The study shows that the trend of “(not provided)” is only going to continue trending up until the majority of organic referrer data (search terms) will completely disappear. But what does this mean for you, the marketer? It means you will no longer be able to:

  • Truly measure the performance of your SEO efforts by connecting a search term with website metrics such as traffic, conversion rate, leads, engagement (page views and time on site), and revenue.
  • Use referrer data to customize and/or personalize your user experience. For example, if you used to offer related content based on referring keyword, or used referring keywords in your lead nurturing rules, you will no longer be able to do that.
  • Score visitors and leads based on their referring keyword. If you use a lead scoring system that uses referring keyword as one of the rules, this option will no longer be available to you.

But you will still be able to:

  • Measure your overall SEO performance and report on ROI since the visit source will still be organic search, but you won't be able to analyze what keywords contributed to that performance nor will you be able to report ROI on specific SEO initiatives.
  • Practice SEO and work on getting more traffic from organic search. This change doesn't prevent you from following any SEO best practices; it just means that it will be harder to measure their effectiveness.

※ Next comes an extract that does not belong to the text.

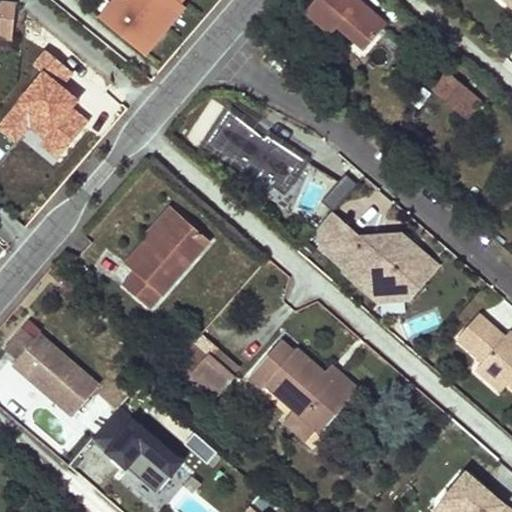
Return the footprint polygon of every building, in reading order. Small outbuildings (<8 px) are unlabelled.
[(118,0),(103,19),(145,56),(187,8),(181,3),(183,0),(118,0)] [(316,0),(306,12),(331,36),(339,26),(366,50),(387,25),(358,0),(316,0)] [(0,39),(13,41),(17,3),(0,1),(0,2),(0,39)] [(264,58),(280,72),(289,62),(272,48),(264,58)] [(433,89),(459,111),(473,94),(446,72),(433,89)] [(337,97),(344,102),(349,97),(343,91),(337,97)] [(459,111),(468,119),(482,102),(473,94),(459,111)] [(207,143),(247,169),(251,164),(262,171),(259,177),(285,194),(306,161),(267,135),(265,138),(229,110),(207,143)] [(339,184),(323,202),(333,211),(350,191),(339,184)] [(126,264),(132,269),(157,240),(162,235),(180,214),(172,207),(147,236),(150,238),(126,264)] [(210,241),(180,214),(162,235),(165,237),(160,243),(157,240),(132,269),(135,272),(124,286),(151,309),(210,241)] [(331,214),(320,227),(321,247),(343,224),(331,214)] [(359,239),(343,224),(321,247),(348,270),(346,272),(365,289),(394,287),(396,285),(410,296),(411,297),(438,266),(402,235),(384,237),(384,243),(377,243),(376,237),(359,239)] [(394,287),(365,289),(379,301),(407,299),(410,296),(396,285),(394,287)] [(494,308),(507,324),(511,319),(511,308),(504,299),(494,308)] [(480,314),(464,332),(477,343),(493,325),(480,314)] [(202,332),(194,325),(177,345),(184,352),(202,332)] [(457,340),(483,363),(508,385),(511,388),(511,331),(506,336),(493,325),(477,343),(464,332),(457,340)] [(74,415),(98,386),(39,335),(34,340),(23,330),(7,349),(19,359),(14,364),(74,415)] [(251,378),(264,390),(268,385),(295,409),(318,429),(322,432),(352,398),(325,374),(297,350),(295,353),(282,342),(251,378)] [(178,365),(191,376),(207,357),(195,346),(178,365)] [(218,350),(211,357),(233,376),(239,368),(218,350)] [(189,378),(216,401),(235,378),(233,376),(211,357),(209,355),(207,357),(191,376),(189,378)] [(483,363),(477,371),(502,393),(508,385),(483,363)] [(331,366),(325,374),(352,398),(359,390),(331,366)] [(164,503),(182,485),(172,474),(186,459),(126,401),(93,434),(164,503)] [(214,410),(224,418),(231,410),(221,401),(214,410)] [(295,409),(286,420),(308,440),(318,429),(295,409)] [(185,442),(208,462),(219,450),(196,430),(185,442)] [(283,451),(278,457),(286,465),(292,458),(283,451)] [(427,508),(432,511),(498,511),(509,499),(465,463),(427,508)] [(511,511),(511,504),(507,501),(498,511),(511,511)] [(262,511),(249,502),(241,511),(262,511)]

5 Tips for Handling “(not provided)” Data

What can you do as (not provided) continues to eat away at your organic search data?

  1. Make the most out of the data you have. With the “(not provided)” rate approaching 40 percent, it means that you still have more than 60 percent of organic visits with referring keywords data. Make the most out of that data since it won't be there for much longer.
  2. Use Webmaster Tools. Google offers a lot of data about your website in Google Webmaster Tools. This includes the top 1,000 daily search queries and top 1,000 daily landing pages for the past 30 days, in addition to the impressions, clicks, click-through rate (CTR), and average position in search results for each query. You can compare this to the previous 30 day period as well as export to a CSV file to import to a different system or analyze it using Excel. For most small to mid-size B2B sites, this should be more than enough data to analyze in aggregate. See Linking Google Analytics to Webmaster Tools.
  3. For personalization, use other data. If you're using keyword data to personalize the user experience you offer on your website (related content, targeted landing pages) and off your website (follow up emails, lead nurturing), you will need to start using other data instead. Form submissions, page viewed, and campaign tagging could be used to replace keyword data in your personalization efforts.
  4. For SEO work, use proxies. The problem with the aggregate data is it doesn’t give you the ability to tie a referring keyword with the subsequent website behavior like page views and time on page. More importantly, actions like form submission (B2B) and clicks on page (B2C, e.g. shopping cart actions) can't be associated with a keyword making it impossible to report on ROI for specific keywords. This means that you will have to start using proxies such as keyword rank and ranked page to estimate single keyword performance.
  5. Use PPC data to estimate keyword performance. Since Google is still passing referrer data to advertisers for clicks on their sponsored results, you can use PPC to estimate the performance of keywords you're targeting or considering.